--- WHAT THE EXERCISE ASKS ---
Please arrange the stretch from the line containing "Dodáváme sítě proti" through the line containing "Bisnis Tiket Pesawat Tanpa Modal", both included, as a Markdown table with the columns "No." and "Line", numbering the rows and skipping blank lines. Leave the pictures out of the table.

[Items from a data source]
......

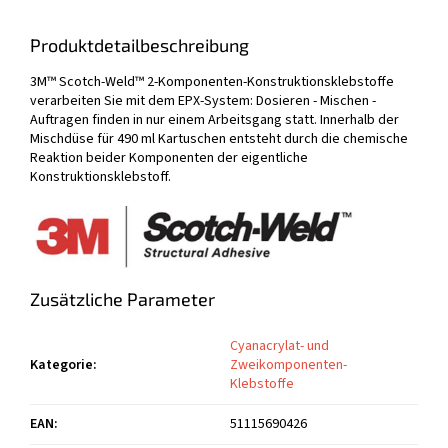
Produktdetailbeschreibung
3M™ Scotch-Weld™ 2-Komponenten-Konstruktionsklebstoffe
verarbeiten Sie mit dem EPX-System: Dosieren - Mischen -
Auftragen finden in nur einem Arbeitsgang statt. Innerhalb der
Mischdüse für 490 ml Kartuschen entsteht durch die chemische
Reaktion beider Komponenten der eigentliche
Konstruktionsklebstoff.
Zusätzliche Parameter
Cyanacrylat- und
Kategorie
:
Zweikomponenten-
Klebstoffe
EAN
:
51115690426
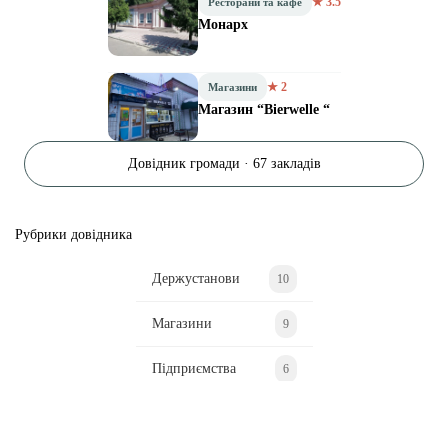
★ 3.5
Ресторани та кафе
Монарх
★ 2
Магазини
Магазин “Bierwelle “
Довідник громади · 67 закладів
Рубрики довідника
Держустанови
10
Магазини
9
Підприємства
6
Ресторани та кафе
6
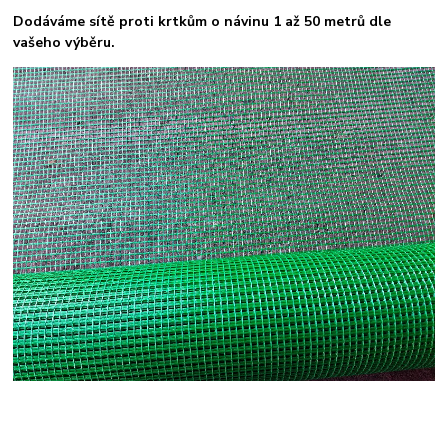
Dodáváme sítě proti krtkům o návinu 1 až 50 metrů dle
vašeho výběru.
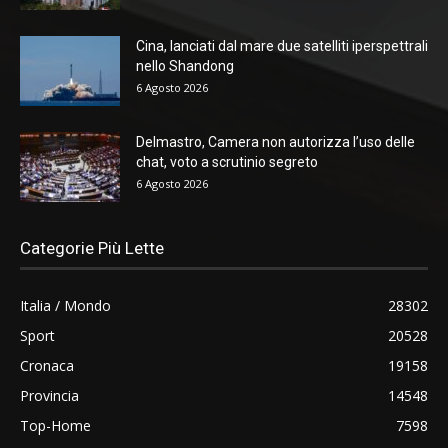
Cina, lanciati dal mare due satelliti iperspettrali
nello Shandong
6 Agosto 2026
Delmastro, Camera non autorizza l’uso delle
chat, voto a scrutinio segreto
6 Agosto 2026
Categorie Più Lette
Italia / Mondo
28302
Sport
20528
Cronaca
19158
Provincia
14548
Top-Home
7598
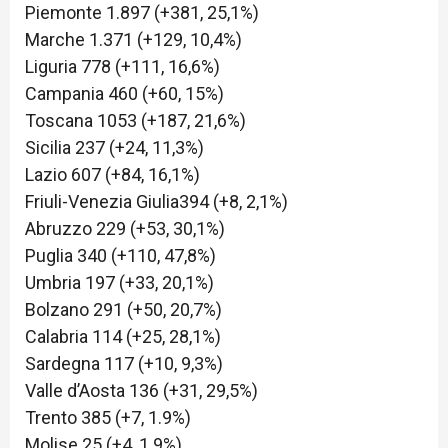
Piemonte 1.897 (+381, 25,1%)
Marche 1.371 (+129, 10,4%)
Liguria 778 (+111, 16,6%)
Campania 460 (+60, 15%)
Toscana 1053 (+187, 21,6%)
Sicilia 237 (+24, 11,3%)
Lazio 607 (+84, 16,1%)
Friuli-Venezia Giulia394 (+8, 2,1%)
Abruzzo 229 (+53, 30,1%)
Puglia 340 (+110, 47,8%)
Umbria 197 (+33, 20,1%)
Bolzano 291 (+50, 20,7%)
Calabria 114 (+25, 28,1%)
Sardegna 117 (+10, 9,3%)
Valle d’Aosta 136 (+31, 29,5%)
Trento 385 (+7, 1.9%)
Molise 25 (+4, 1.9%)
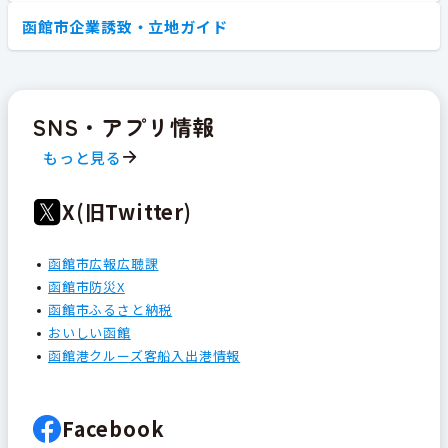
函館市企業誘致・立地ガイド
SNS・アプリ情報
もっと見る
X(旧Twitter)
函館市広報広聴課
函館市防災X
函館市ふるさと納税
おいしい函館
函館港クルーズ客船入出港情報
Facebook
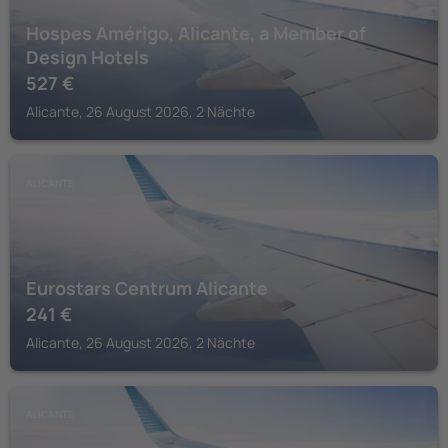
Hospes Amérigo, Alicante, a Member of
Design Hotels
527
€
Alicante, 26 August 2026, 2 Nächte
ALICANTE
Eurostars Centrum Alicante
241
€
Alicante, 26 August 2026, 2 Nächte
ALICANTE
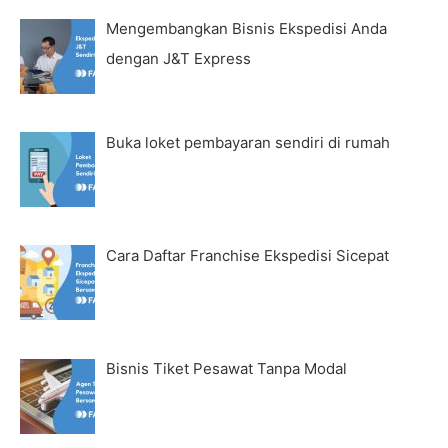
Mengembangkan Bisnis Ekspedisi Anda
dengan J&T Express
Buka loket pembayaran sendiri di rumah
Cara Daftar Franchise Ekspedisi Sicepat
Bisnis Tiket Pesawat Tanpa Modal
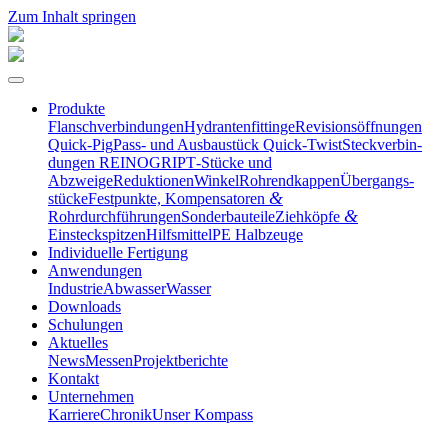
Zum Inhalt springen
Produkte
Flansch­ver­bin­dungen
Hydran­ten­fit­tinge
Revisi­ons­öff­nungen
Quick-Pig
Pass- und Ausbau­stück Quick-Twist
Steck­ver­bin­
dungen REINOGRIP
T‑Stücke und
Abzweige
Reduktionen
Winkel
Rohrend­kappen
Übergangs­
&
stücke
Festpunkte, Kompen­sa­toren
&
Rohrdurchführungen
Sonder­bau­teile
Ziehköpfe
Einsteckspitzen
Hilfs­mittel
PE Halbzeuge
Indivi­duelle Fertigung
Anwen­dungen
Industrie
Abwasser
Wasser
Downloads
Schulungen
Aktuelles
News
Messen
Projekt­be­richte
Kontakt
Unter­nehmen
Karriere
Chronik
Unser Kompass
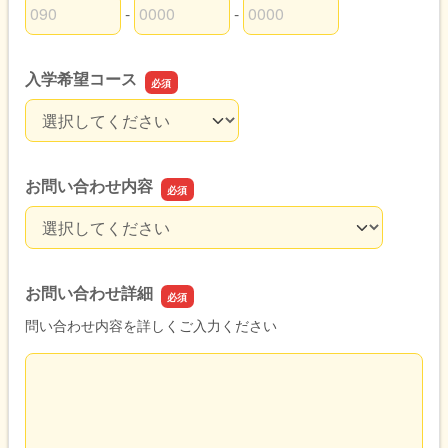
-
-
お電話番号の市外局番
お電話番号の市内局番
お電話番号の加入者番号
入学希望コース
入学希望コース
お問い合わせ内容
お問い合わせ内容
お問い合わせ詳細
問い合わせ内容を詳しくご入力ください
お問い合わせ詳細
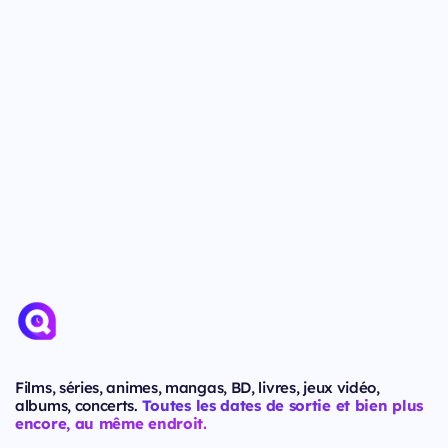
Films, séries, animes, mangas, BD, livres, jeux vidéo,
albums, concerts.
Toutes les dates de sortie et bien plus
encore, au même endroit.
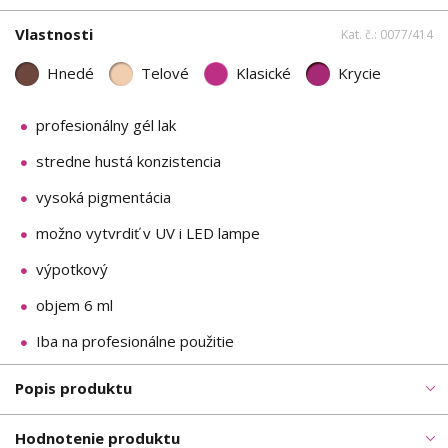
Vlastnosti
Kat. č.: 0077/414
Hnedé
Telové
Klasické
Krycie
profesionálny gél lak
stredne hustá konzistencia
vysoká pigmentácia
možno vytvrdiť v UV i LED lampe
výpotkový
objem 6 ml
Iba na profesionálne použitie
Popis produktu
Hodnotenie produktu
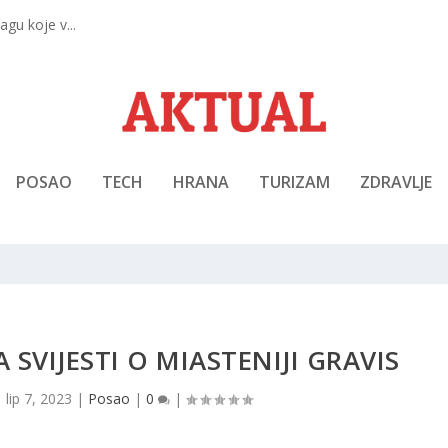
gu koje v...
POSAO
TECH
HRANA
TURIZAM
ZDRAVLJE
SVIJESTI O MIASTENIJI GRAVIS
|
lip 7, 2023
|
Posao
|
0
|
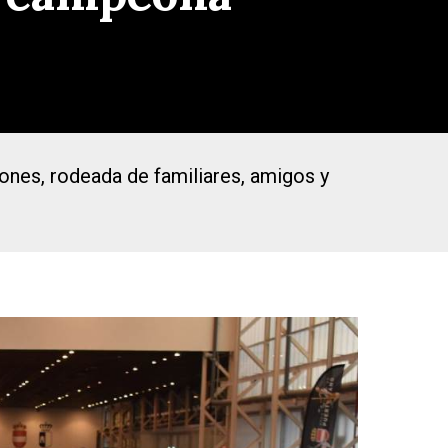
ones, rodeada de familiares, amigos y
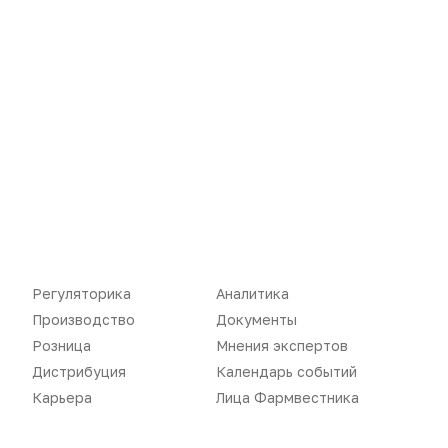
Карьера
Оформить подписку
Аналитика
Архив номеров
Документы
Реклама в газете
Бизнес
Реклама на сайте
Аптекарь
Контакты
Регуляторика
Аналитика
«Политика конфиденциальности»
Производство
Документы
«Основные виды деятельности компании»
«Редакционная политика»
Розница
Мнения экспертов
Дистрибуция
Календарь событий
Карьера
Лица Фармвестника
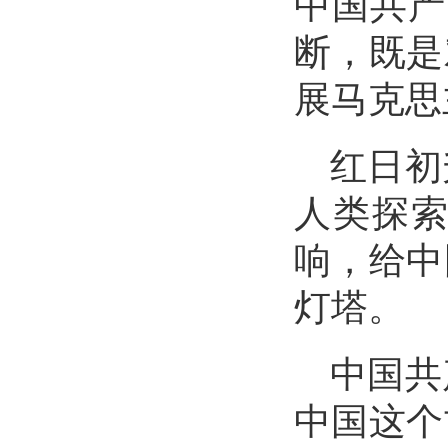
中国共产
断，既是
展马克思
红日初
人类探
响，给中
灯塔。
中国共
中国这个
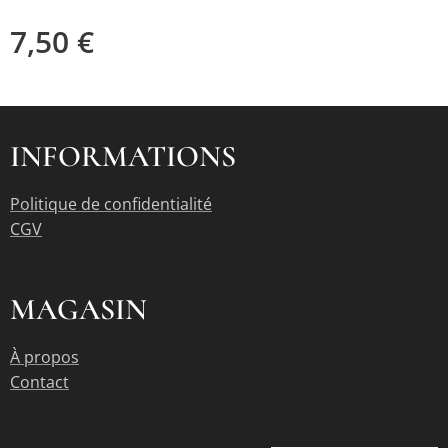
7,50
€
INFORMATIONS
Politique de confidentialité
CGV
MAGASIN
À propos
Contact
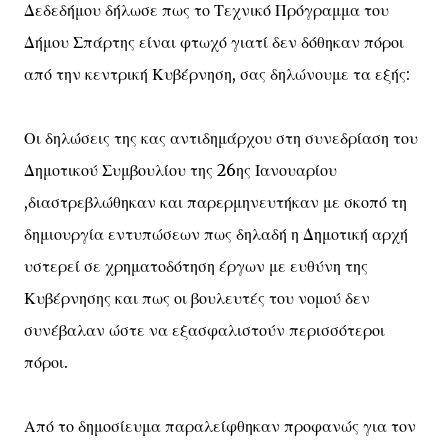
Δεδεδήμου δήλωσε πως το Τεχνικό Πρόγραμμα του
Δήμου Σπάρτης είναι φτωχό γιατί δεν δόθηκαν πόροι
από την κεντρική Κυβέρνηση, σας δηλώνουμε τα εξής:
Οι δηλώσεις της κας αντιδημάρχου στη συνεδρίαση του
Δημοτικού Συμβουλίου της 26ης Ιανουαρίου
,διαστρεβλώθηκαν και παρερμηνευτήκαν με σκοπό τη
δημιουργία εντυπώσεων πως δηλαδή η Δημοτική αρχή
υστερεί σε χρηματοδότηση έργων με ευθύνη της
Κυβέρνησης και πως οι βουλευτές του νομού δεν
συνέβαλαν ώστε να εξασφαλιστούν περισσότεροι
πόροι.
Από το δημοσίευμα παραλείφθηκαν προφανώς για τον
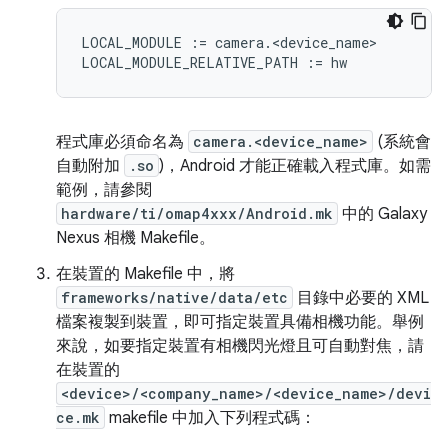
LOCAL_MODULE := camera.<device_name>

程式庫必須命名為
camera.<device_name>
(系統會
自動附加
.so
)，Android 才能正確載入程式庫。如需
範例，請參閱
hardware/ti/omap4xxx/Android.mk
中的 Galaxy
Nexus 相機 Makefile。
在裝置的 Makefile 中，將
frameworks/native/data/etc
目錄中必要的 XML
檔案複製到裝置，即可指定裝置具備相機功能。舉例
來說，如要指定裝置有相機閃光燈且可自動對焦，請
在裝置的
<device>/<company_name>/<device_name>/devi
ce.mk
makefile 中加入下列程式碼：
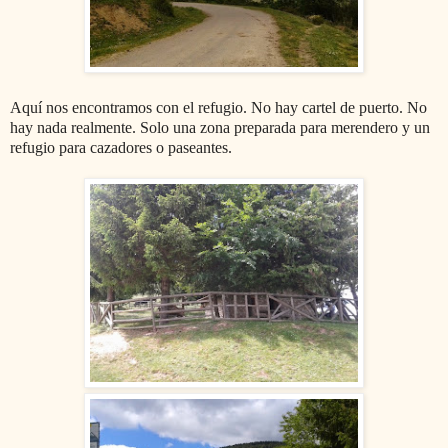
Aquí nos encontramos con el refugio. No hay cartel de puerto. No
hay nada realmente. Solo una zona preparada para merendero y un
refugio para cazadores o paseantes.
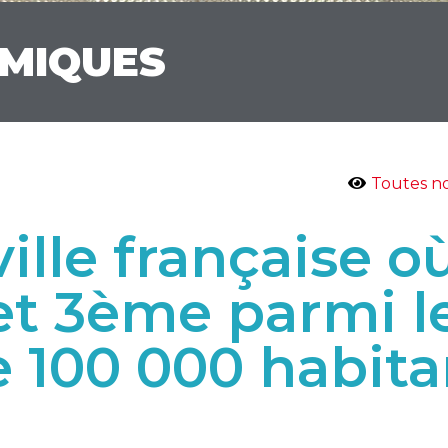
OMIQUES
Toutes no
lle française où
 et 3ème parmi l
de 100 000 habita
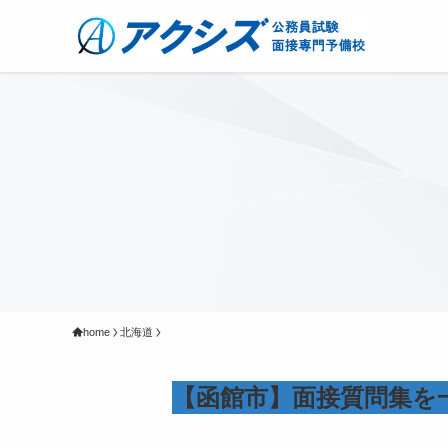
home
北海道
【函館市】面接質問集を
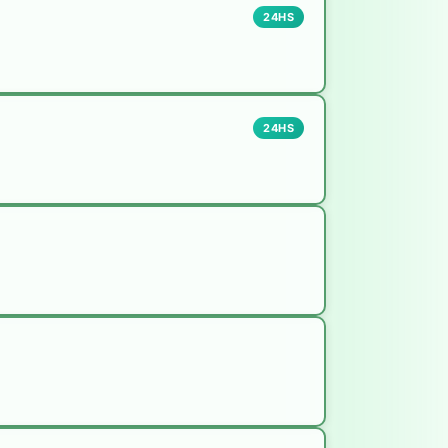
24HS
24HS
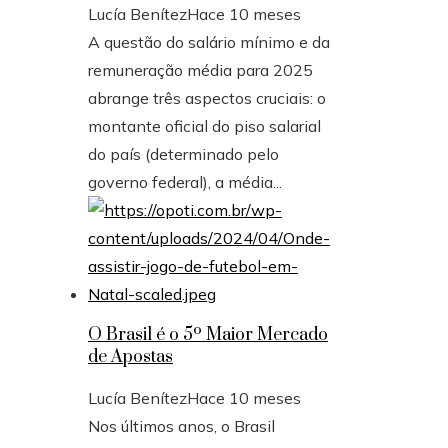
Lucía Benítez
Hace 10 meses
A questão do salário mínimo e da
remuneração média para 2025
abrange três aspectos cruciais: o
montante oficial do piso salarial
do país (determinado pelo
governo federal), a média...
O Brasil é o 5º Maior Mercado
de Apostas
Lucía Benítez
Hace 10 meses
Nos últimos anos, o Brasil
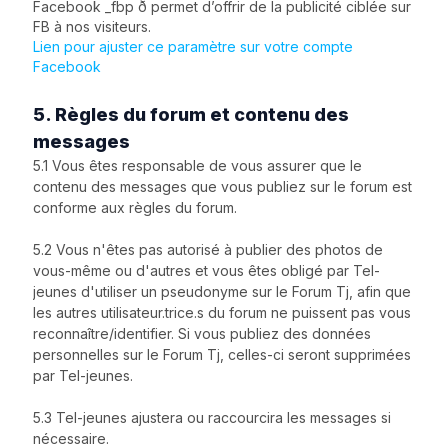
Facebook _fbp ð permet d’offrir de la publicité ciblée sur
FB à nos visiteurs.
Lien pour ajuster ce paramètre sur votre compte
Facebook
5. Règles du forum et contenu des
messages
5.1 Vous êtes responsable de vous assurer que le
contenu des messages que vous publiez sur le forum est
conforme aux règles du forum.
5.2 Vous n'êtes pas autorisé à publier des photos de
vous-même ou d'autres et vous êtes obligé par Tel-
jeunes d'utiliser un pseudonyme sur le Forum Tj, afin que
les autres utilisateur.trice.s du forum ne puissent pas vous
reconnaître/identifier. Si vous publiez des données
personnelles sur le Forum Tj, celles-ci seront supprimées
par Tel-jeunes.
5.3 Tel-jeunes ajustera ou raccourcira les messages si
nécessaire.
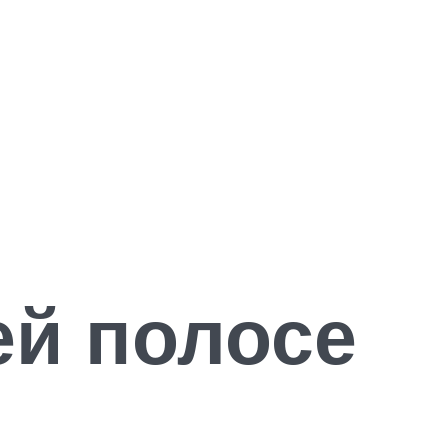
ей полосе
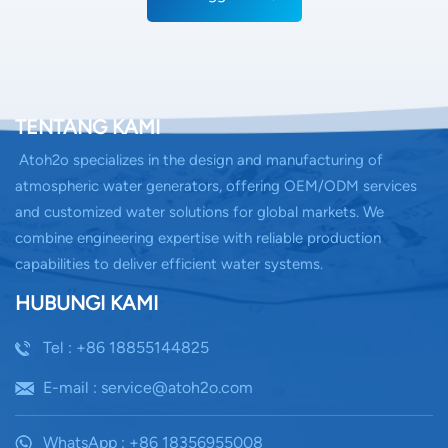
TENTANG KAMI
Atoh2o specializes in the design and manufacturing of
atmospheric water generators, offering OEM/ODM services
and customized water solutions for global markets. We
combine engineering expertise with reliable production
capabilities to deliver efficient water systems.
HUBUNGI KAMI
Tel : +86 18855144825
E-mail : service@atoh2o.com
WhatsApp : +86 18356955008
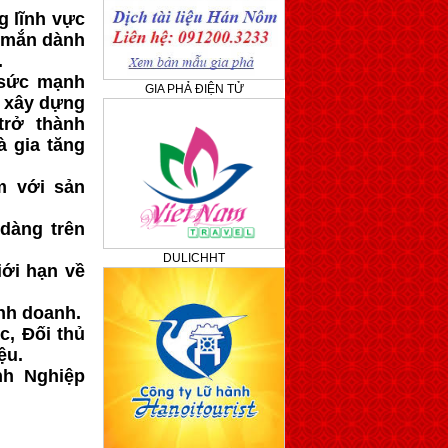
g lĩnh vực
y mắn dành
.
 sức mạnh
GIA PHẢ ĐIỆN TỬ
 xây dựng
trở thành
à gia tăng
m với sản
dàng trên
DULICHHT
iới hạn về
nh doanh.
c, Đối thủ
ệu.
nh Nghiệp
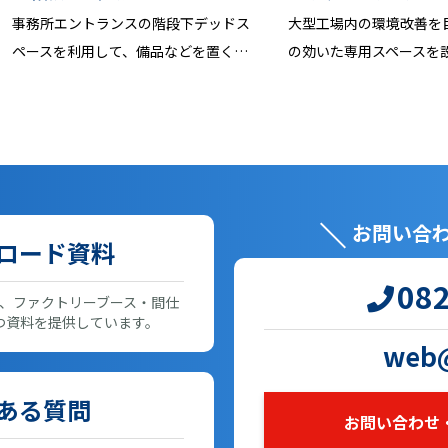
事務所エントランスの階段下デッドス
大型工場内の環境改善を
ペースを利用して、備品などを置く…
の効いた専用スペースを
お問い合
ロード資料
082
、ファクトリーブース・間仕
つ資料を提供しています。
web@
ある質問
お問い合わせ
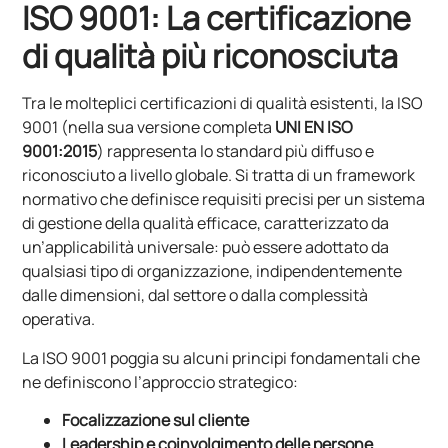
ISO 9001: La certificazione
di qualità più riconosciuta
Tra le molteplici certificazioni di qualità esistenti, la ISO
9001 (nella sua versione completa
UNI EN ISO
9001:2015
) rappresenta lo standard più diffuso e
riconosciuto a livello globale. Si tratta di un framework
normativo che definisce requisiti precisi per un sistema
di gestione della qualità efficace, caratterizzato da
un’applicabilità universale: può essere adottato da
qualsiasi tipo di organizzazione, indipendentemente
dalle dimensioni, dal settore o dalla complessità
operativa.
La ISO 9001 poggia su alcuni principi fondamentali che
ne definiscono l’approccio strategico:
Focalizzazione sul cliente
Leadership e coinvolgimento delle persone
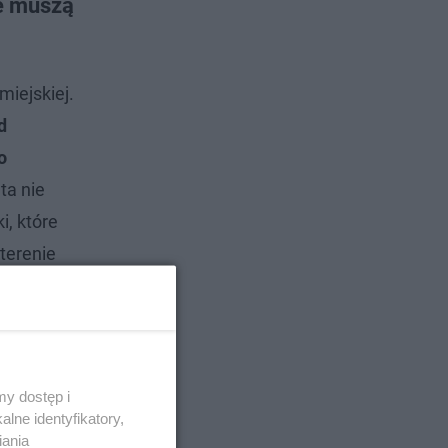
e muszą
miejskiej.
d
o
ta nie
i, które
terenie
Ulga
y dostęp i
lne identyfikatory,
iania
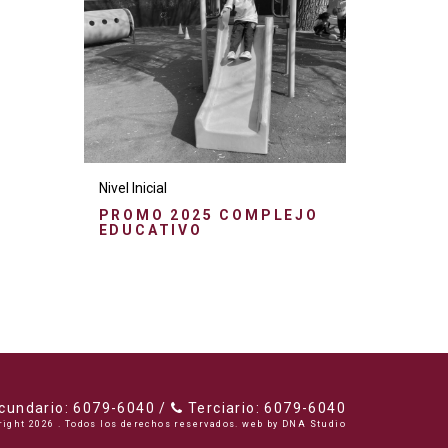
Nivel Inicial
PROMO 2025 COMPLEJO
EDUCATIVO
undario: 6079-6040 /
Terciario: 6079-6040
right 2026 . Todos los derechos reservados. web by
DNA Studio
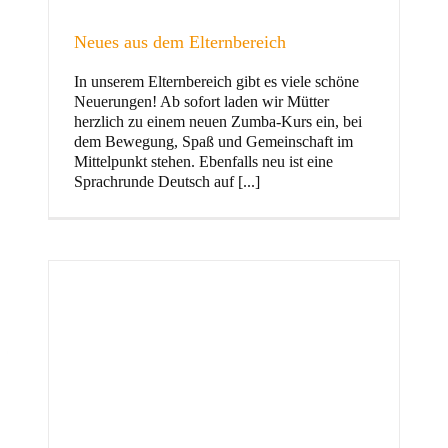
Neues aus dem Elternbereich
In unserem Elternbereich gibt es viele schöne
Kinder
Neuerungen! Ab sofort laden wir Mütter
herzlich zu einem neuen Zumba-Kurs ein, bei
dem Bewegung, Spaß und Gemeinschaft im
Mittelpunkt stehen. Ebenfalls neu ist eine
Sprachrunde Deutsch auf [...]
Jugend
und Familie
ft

......

--- ANSWER SPACE ---
| No. | Line |
|---|---|
| 1 | Dodáváme sítě proti krtkům o návinu 1 až 50 metrů dle |
| 2 | vašeho výběru. |
| 3 | Cina, lanciati dal mare due satelliti iperspettrali |
| 4 | nello Shandong |
| 5 | 6 Agosto 2026 |
| 6 | Delmastro, Camera non autorizza l’uso delle |
| 7 | chat, voto a scrutinio segreto |
| 8 | 6 Agosto 2026 |
| 9 | Categorie Più Lette |
| 10 | Italia / Mondo |
| 11 | 28302 |
| 12 | Sport |
| 13 | 20528 |
| 14 | Cronaca |
| 15 | 19158 |
| 16 | Provincia |
| 17 | 14548 |
| 18 | Top-Home |
| 19 | 7598 |
| 20 | Piemonte 1.897 (+381, 25,1%) |
| 21 | Marche 1.371 (+129, 10,4%) |
| 22 | Liguria 778 (+111, 16,6%) |
| 23 | Campania 460 (+60, 15%) |
| 24 | Toscana 1053 (+187, 21,6%) |
| 25 | Sicilia 237 (+24, 11,3%) |
| 26 | Lazio 607 (+84, 16,1%) |
| 27 | Friuli-Venezia Giulia394 (+8, 2,1%) |
| 28 | Abruzzo 229 (+53, 30,1%) |
| 29 | Puglia 340 (+110, 47,8%) |
| 30 | Umbria 197 (+33, 20,1%) |
| 31 | Bolzano 291 (+50, 20,7%) |
| 32 | Calabria 114 (+25, 28,1%) |
| 33 | Sardegna 117 (+10, 9,3%) |
| 34 | Valle d’Aosta 136 (+31, 29,5%) |
| 35 | Trento 385 (+7, 1.9%) |
| 36 | Molise 25 (+4, 1.9%) |
| 37 | 函館市企業誘致・立地ガイド |
| 38 | SNS・アプリ情報 |
| 39 | もっと見る |
| 40 | X(旧Twitter) |
| 41 | 函館市広報広聴課 |
| 42 | 函館市防災X |
| 43 | 函館市ふるさと納税 |
| 44 | おいしい函館 |
| 45 | 函館港クルーズ客船入出港情報 |
| 46 | Facebook |
| 47 | Hospes Amérigo, Alicante, a Member of |
| 48 | Design Hotels |
| 49 | 527 |
| 50 | € |
| 51 | Alicante, 26 August 2026, 2 Nächte |
| 52 | ALICANTE |
| 53 | Eurostars Centrum Alicante |
| 54 | 241 |
| 55 | € |
| 56 | Alicante, 26 August 2026, 2 Nächte |
| 57 | ALICANTE |
| 58 | Mengembangkan Bisnis Ekspedisi Anda |
| 59 | dengan J&T Express |
| 60 | Buka loket pembayaran sendiri di rumah |
| 61 | Cara Daftar Franchise Ekspedisi Sicepat |
| 62 | Bisnis Tiket Pesawat Tanpa Modal |